Hematoxylin and eosin (H&E) Staining
Tissues including heart, liver, spleen, lung, kidney and tumor were dissected, embedded in paraffin, sectioned, and stained with H&E using routine methods. Briefly, tissues were resected and fixed overnight in 4% paraformaldehyde solution (Sangon Biotech, China) at room temperature overnight. Subsequently, fixed specimens were embedded in paraffin, divided into 5 μm-thick sections, and then stained with hematoxylin staining solution (C0107, Beyotime) and eosin staining solution (C0109, Beyotime). The prepared slides were photographed by a microscope (IX51, Olympus).
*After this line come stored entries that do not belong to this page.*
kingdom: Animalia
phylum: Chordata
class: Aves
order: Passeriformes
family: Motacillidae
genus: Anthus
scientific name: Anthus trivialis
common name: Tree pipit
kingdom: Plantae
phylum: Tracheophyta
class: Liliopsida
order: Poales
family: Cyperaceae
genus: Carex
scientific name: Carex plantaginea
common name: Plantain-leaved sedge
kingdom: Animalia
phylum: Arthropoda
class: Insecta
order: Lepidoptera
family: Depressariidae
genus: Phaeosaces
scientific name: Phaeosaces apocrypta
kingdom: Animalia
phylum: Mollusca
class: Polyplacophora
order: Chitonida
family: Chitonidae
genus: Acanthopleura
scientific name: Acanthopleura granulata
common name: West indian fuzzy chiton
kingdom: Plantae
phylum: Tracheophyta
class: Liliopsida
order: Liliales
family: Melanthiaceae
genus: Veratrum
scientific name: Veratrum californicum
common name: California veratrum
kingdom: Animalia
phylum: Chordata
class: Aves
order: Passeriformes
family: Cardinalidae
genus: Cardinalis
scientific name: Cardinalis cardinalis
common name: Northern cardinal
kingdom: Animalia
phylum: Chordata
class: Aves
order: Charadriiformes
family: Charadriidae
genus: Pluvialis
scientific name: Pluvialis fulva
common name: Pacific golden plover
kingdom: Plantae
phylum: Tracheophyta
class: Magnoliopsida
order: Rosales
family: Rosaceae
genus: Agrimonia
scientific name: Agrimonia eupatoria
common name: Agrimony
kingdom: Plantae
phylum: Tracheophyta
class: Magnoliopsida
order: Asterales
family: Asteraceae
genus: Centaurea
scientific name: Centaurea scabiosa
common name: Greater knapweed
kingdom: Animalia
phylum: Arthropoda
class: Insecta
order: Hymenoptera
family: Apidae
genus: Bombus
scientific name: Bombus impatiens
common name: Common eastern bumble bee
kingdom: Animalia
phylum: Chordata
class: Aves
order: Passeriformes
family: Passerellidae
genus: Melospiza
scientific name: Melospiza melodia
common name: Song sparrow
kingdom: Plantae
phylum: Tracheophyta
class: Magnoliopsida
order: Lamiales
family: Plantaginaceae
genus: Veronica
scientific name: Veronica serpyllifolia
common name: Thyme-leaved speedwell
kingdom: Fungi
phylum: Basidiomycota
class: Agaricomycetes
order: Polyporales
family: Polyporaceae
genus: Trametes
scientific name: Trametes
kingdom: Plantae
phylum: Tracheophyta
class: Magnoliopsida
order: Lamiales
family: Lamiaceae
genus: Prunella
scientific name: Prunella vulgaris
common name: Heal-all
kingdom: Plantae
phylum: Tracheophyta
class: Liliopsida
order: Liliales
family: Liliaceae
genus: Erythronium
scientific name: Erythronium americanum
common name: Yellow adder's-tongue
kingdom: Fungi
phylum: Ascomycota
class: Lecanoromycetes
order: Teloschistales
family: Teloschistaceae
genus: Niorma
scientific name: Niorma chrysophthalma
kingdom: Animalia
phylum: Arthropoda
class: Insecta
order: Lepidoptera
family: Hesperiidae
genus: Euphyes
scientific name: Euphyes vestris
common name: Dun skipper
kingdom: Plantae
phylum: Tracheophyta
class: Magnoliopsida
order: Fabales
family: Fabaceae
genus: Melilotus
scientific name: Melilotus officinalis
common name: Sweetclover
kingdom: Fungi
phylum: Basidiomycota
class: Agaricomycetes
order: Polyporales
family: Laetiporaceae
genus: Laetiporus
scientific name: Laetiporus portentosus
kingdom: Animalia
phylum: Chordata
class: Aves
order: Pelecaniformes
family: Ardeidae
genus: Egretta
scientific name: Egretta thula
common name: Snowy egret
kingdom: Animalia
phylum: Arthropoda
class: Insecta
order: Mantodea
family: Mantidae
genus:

Detection of Immunogenic Cell Death Biomarkers
The HepG2, CT26, HL7702, and NIH-3T3 cells were seeded in the 48-well culture vessel (1×105 cells) and incubated at 37°C in a CO2 incubator overnight. The cells were transfected 500 ng of plasmid (pDMP-NT or pDMP-T7) and incubated with 50 μg/mL of FeNPs for 24 h. As a positive control of ferroptosis, cells were exposed to erastin (5 μM) for 24 h. Then, the cells were received a standard immunofluorescence protocol to assess the surface-exposure of calreticulin (CRT). Briefly, the treated cells were incubated with primary rabbit anti-CRT antibody (abcam, ab92516) overnight at for 4 °C, followed by incubating with an Alexa Fluor 594-conjugated goat anti-rabbit IgG antibody (abcam, ab150080) for 1 h at room temperature. Then, the cells were further stained with DAPI (Sigma-Aldrich) for 20 min at room temperature before visualized under fluorescence microscope. To determine the release of high mobility group box-1 protein (HMGB1), 100 μL of supernatant from each treated well were collected and measured using an ELISA kit according to the manufacturer instruction. The optical density (OD) value was read at 450 nm on a Microplate reader.
Statistical analysis
All data are presented as means values ± standard deviation (SD), and statistical analysis and graphs were performed through GraphPad Prism 8.0 software. Statistical differences between two groups were determined using two-tailed Student’s t-test. Comparisons of three or more groups were determined by one-way or two-way analysis of variance (ANOVA) with Tukey’s or Sidak’s multiple comparison test when appropriate. The Kaplan–Meier method was used to analyze the differences in animal survival and the P value was calculated by the log-rank test. Differences at p < 0.05 were considered statistically significant.